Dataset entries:
• • • • •

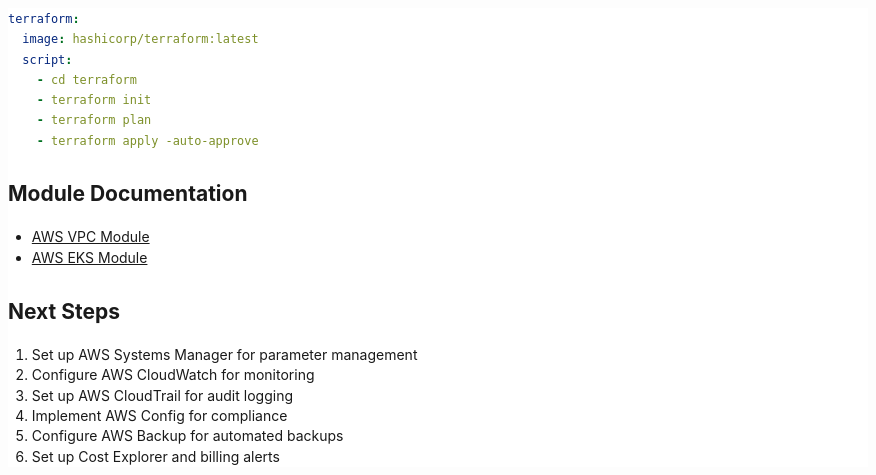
 ```yaml
terraform:
  image: hashicorp/terraform:latest
  script:
    - cd terraform
    - terraform init
    - terraform plan
    - terraform apply -auto-approve
```

## Module Documentation

- [AWS VPC Module](https://registry.terraform.io/modules/terraform-aws-modules/vpc/aws)
- [AWS EKS Module](https://registry.terraform.io/modules/terraform-aws-modules/eks/aws)

## Next Steps

1. Set up AWS Systems Manager for parameter management
2. Configure AWS CloudWatch for monitoring
3. Set up AWS CloudTrail for audit logging
4. Implement AWS Config for compliance
5. Configure AWS Backup for automated backups
6. Set up Cost Explorer and billing alerts
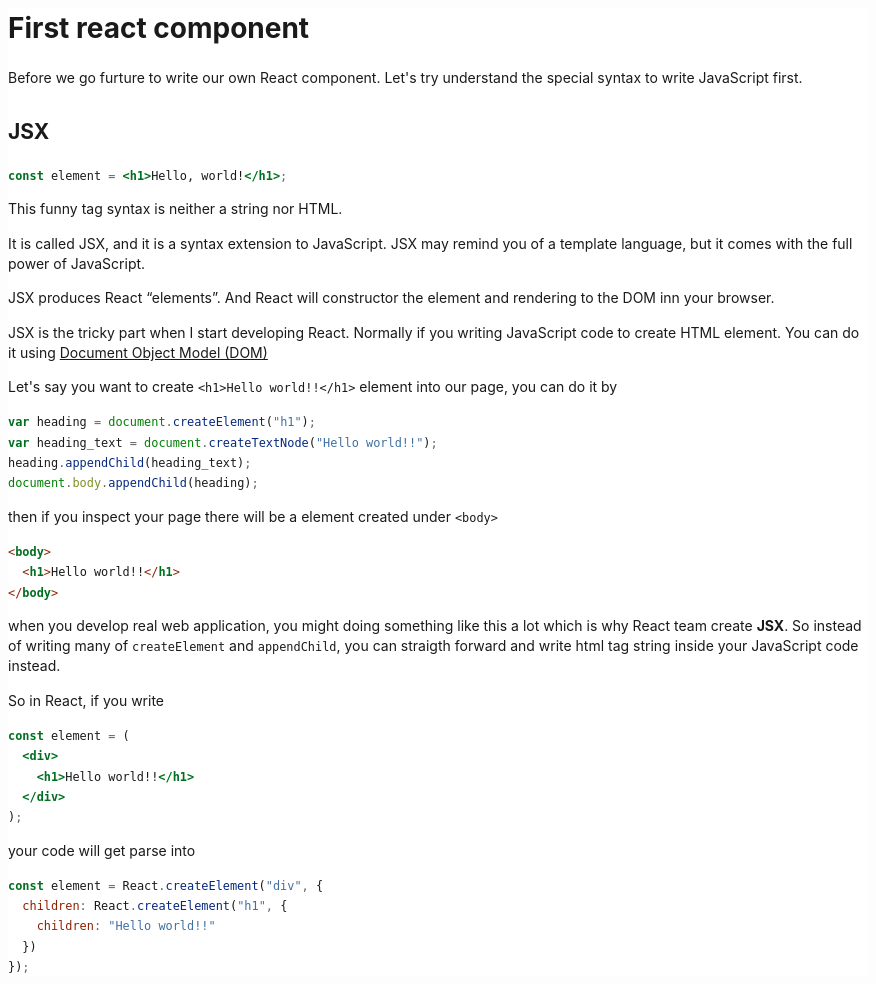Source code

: # First react component

Before we go furture to write our own React component. Let's try understand the special syntax to write JavaScript first.

## JSX

```jsx
const element = <h1>Hello, world!</h1>;
```

This funny tag syntax is neither a string nor HTML.

It is called JSX, and it is a syntax extension to JavaScript. JSX may remind you of a template language, but it comes with the full power of JavaScript.

JSX produces React “elements”. And React will constructor the element and rendering to the DOM inn your browser.

JSX is the tricky part when I start developing React. Normally if you writing JavaScript code to create HTML element. You can do it using [Document Object Model (DOM)](https://developer.mozilla.org/en-US/docs/Web/API/Document_Object_Model)

Let's say you want to create `<h1>Hello world!!</h1>` element into our page, you can do it by

```js
var heading = document.createElement("h1");
var heading_text = document.createTextNode("Hello world!!");
heading.appendChild(heading_text);
document.body.appendChild(heading);
```

then if you inspect your page there will be a element created under `<body>`

```html
<body>
  <h1>Hello world!!</h1>
</body>
```

when you develop real web application, you might doing something like this a lot which is why React team create **JSX**. So instead of writing many of `createElement` and `appendChild`, you can straigth forward and write html tag string inside your JavaScript code instead.

So in React, if you write

```jsx
const element = (
  <div>
    <h1>Hello world!!</h1>
  </div>
);
```

your code will get parse into

```js
const element = React.createElement("div", {
  children: React.createElement("h1", {
    children: "Hello world!!"
  })
});
```
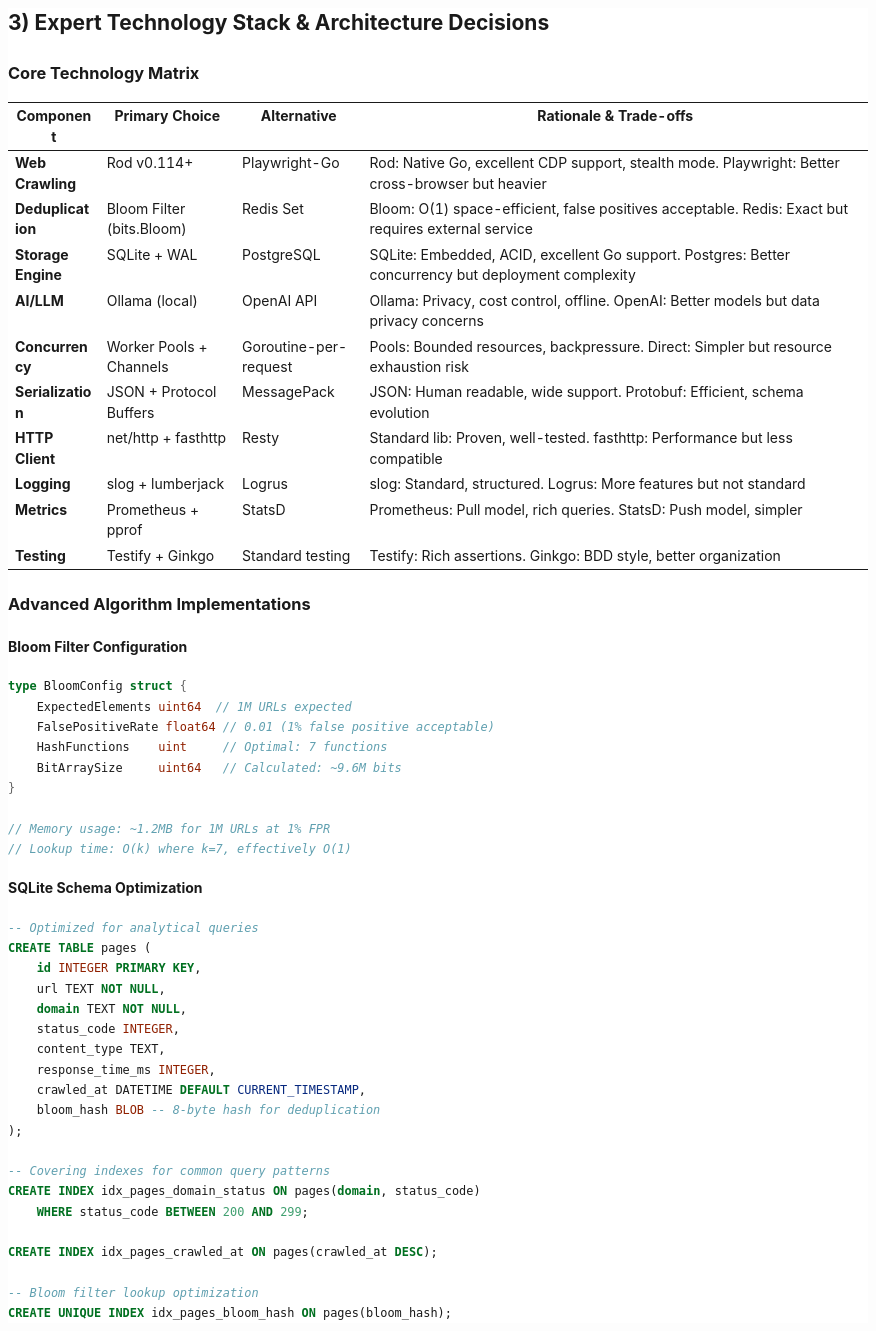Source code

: 
## 3) Expert Technology Stack & Architecture Decisions

### Core Technology Matrix

| Component | Primary Choice | Alternative | Rationale & Trade-offs |
|-----------|---------------|-------------|------------------------|
| **Web Crawling** | Rod v0.114+ | Playwright-Go | Rod: Native Go, excellent CDP support, stealth mode. Playwright: Better cross-browser but heavier |
| **Deduplication** | Bloom Filter (bits.Bloom) | Redis Set | Bloom: O(1) space-efficient, false positives acceptable. Redis: Exact but requires external service |
| **Storage Engine** | SQLite + WAL | PostgreSQL | SQLite: Embedded, ACID, excellent Go support. Postgres: Better concurrency but deployment complexity |
| **AI/LLM** | Ollama (local) | OpenAI API | Ollama: Privacy, cost control, offline. OpenAI: Better models but data privacy concerns |
| **Concurrency** | Worker Pools + Channels | Goroutine-per-request | Pools: Bounded resources, backpressure. Direct: Simpler but resource exhaustion risk |
| **Serialization** | JSON + Protocol Buffers | MessagePack | JSON: Human readable, wide support. Protobuf: Efficient, schema evolution |
| **HTTP Client** | net/http + fasthttp | Resty | Standard lib: Proven, well-tested. fasthttp: Performance but less compatible |
| **Logging** | slog + lumberjack | Logrus | slog: Standard, structured. Logrus: More features but not standard |
| **Metrics** | Prometheus + pprof | StatsD | Prometheus: Pull model, rich queries. StatsD: Push model, simpler |
| **Testing** | Testify + Ginkgo | Standard testing | Testify: Rich assertions. Ginkgo: BDD style, better organization |

### Advanced Algorithm Implementations

#### Bloom Filter Configuration
```go
type BloomConfig struct {
    ExpectedElements uint64  // 1M URLs expected
    FalsePositiveRate float64 // 0.01 (1% false positive acceptable)
    HashFunctions    uint     // Optimal: 7 functions
    BitArraySize     uint64   // Calculated: ~9.6M bits
}

// Memory usage: ~1.2MB for 1M URLs at 1% FPR
// Lookup time: O(k) where k=7, effectively O(1)
```

#### SQLite Schema Optimization
```sql
-- Optimized for analytical queries
CREATE TABLE pages (
    id INTEGER PRIMARY KEY,
    url TEXT NOT NULL,
    domain TEXT NOT NULL,
    status_code INTEGER,
    content_type TEXT,
    response_time_ms INTEGER,
    crawled_at DATETIME DEFAULT CURRENT_TIMESTAMP,
    bloom_hash BLOB -- 8-byte hash for deduplication
);

-- Covering indexes for common query patterns
CREATE INDEX idx_pages_domain_status ON pages(domain, status_code) 
    WHERE status_code BETWEEN 200 AND 299;
    
CREATE INDEX idx_pages_crawled_at ON pages(crawled_at DESC);

-- Bloom filter lookup optimization
CREATE UNIQUE INDEX idx_pages_bloom_hash ON pages(bloom_hash);
```
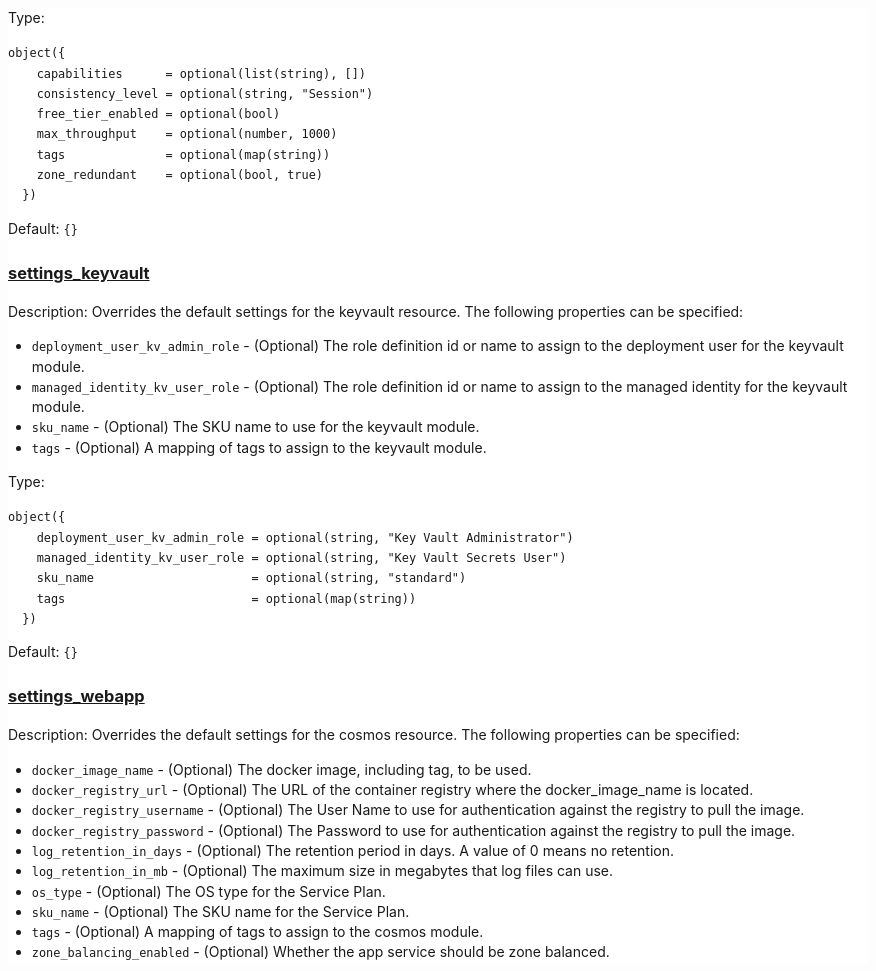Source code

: Type:

```hcl
object({
    capabilities      = optional(list(string), [])
    consistency_level = optional(string, "Session")
    free_tier_enabled = optional(bool)
    max_throughput    = optional(number, 1000)
    tags              = optional(map(string))
    zone_redundant    = optional(bool, true)
  })
```

Default: `{}`

### <a name="input_settings_keyvault"></a> [settings\_keyvault](#input\_settings\_keyvault)

Description:   Overrides the default settings for the keyvault resource. The following properties can be specified:
  - `deployment_user_kv_admin_role` - (Optional) The role definition id or name to assign to the deployment user for the keyvault module.
  - `managed_identity_kv_user_role` - (Optional) The role definition id or name to assign to the managed identity for the keyvault module.  
  - `sku_name` - (Optional) The SKU name to use for the keyvault module.
  - `tags` - (Optional) A mapping of tags to assign to the keyvault module.

Type:

```hcl
object({
    deployment_user_kv_admin_role = optional(string, "Key Vault Administrator")
    managed_identity_kv_user_role = optional(string, "Key Vault Secrets User")
    sku_name                      = optional(string, "standard")
    tags                          = optional(map(string))
  })
```

Default: `{}`

### <a name="input_settings_webapp"></a> [settings\_webapp](#input\_settings\_webapp)

Description:   Overrides the default settings for the cosmos resource. The following properties can be specified:
  - `docker_image_name` - (Optional) The docker image, including tag, to be used.
  - `docker_registry_url` - (Optional) The URL of the container registry where the docker\_image\_name is located.
  - `docker_registry_username` - (Optional) The User Name to use for authentication against the registry to pull the image.
  - `docker_registry_password` - (Optional) The Password to use for authentication against the registry to pull the image.
  - `log_retention_in_days` - (Optional) The retention period in days. A value of 0 means no retention.
  - `log_retention_in_mb` - (Optional) The maximum size in megabytes that log files can use.
  - `os_type` - (Optional) The OS type for the Service Plan.
  - `sku_name` - (Optional) The SKU name for the Service Plan.
  - `tags` - (Optional) A mapping of tags to assign to the cosmos module.
  - `zone_balancing_enabled` - (Optional) Whether the app service should be zone balanced.
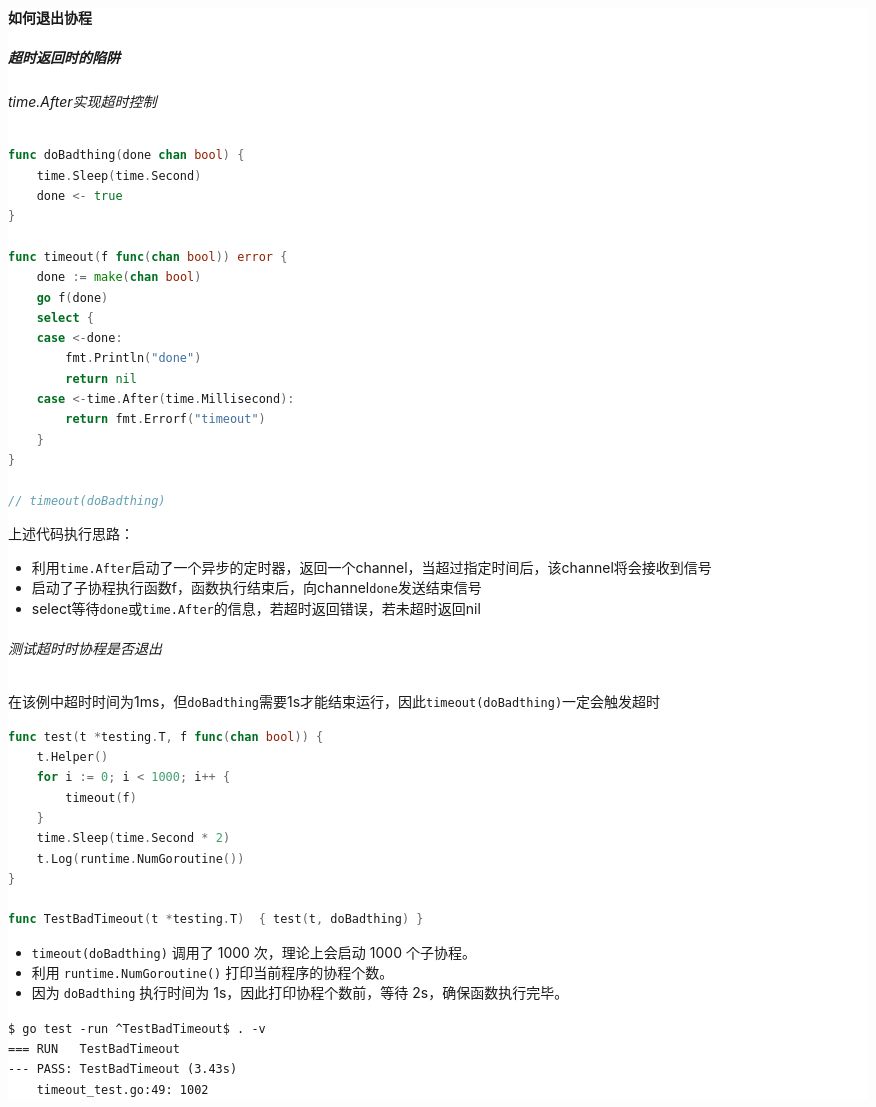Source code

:#### 如何退出协程

##### 超时返回时的陷阱

###### time.After实现超时控制

```go
func doBadthing(done chan bool) {
	time.Sleep(time.Second)
	done <- true
}

func timeout(f func(chan bool)) error {
	done := make(chan bool)
	go f(done)
	select {
	case <-done:
		fmt.Println("done")
		return nil
	case <-time.After(time.Millisecond):
		return fmt.Errorf("timeout")
	}
}

// timeout(doBadthing)
```

上述代码执行思路：

- 利用`time.After`启动了一个异步的定时器，返回一个channel，当超过指定时间后，该channel将会接收到信号
- 启动了子协程执行函数f，函数执行结束后，向channel`done`发送结束信号
- select等待`done`或`time.After`的信息，若超时返回错误，若未超时返回nil

###### 测试超时时协程是否退出

在该例中超时时间为1ms，但`doBadthing`需要1s才能结束运行，因此`timeout(doBadthing)`一定会触发超时

```go
func test(t *testing.T, f func(chan bool)) {
	t.Helper()
	for i := 0; i < 1000; i++ {
		timeout(f)
	}
	time.Sleep(time.Second * 2)
	t.Log(runtime.NumGoroutine())
}

func TestBadTimeout(t *testing.T)  { test(t, doBadthing) }
```

- `timeout(doBadthing)` 调用了 1000 次，理论上会启动 1000 个子协程。
- 利用 `runtime.NumGoroutine()` 打印当前程序的协程个数。
- 因为 `doBadthing` 执行时间为 1s，因此打印协程个数前，等待 2s，确保函数执行完毕。

```
$ go test -run ^TestBadTimeout$ . -v
=== RUN   TestBadTimeout
--- PASS: TestBadTimeout (3.43s)
    timeout_test.go:49: 1002
```
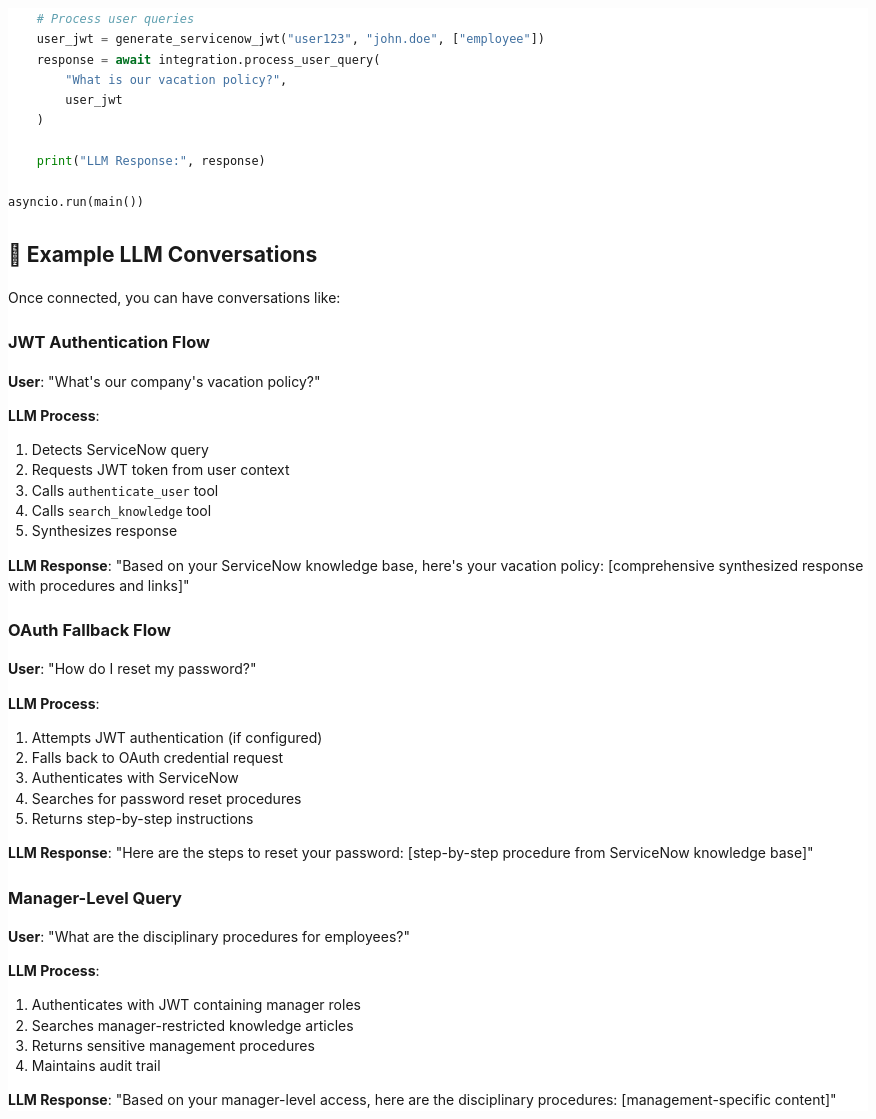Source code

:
```python
    # Process user queries
    user_jwt = generate_servicenow_jwt("user123", "john.doe", ["employee"])
    response = await integration.process_user_query(
        "What is our vacation policy?", 
        user_jwt
    )
    
    print("LLM Response:", response)

asyncio.run(main())
```

## 💬 Example LLM Conversations

Once connected, you can have conversations like:

### JWT Authentication Flow
**User**: "What's our company's vacation policy?"

**LLM Process**:
1. Detects ServiceNow query
2. Requests JWT token from user context
3. Calls `authenticate_user` tool
4. Calls `search_knowledge` tool
5. Synthesizes response

**LLM Response**: "Based on your ServiceNow knowledge base, here's your vacation policy: [comprehensive synthesized response with procedures and links]"

### OAuth Fallback Flow
**User**: "How do I reset my password?"

**LLM Process**:
1. Attempts JWT authentication (if configured)
2. Falls back to OAuth credential request
3. Authenticates with ServiceNow
4. Searches for password reset procedures
5. Returns step-by-step instructions

**LLM Response**: "Here are the steps to reset your password: [step-by-step procedure from ServiceNow knowledge base]"

### Manager-Level Query
**User**: "What are the disciplinary procedures for employees?"

**LLM Process**:
1. Authenticates with JWT containing manager roles
2. Searches manager-restricted knowledge articles
3. Returns sensitive management procedures
4. Maintains audit trail

**LLM Response**: "Based on your manager-level access, here are the disciplinary procedures: [management-specific content]"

• • • • •

**ASSIGNMENT:** Pick each line holding "TestBadTimeout" out of the entries above and return it.

**REPLY TO THE TASK:**
func TestBadTimeout(t *testing.T)  { test(t, doBadthing) }
$ go test -run ^TestBadTimeout$ . -v
=== RUN   TestBadTimeout
--- PASS: TestBadTimeout (3.43s)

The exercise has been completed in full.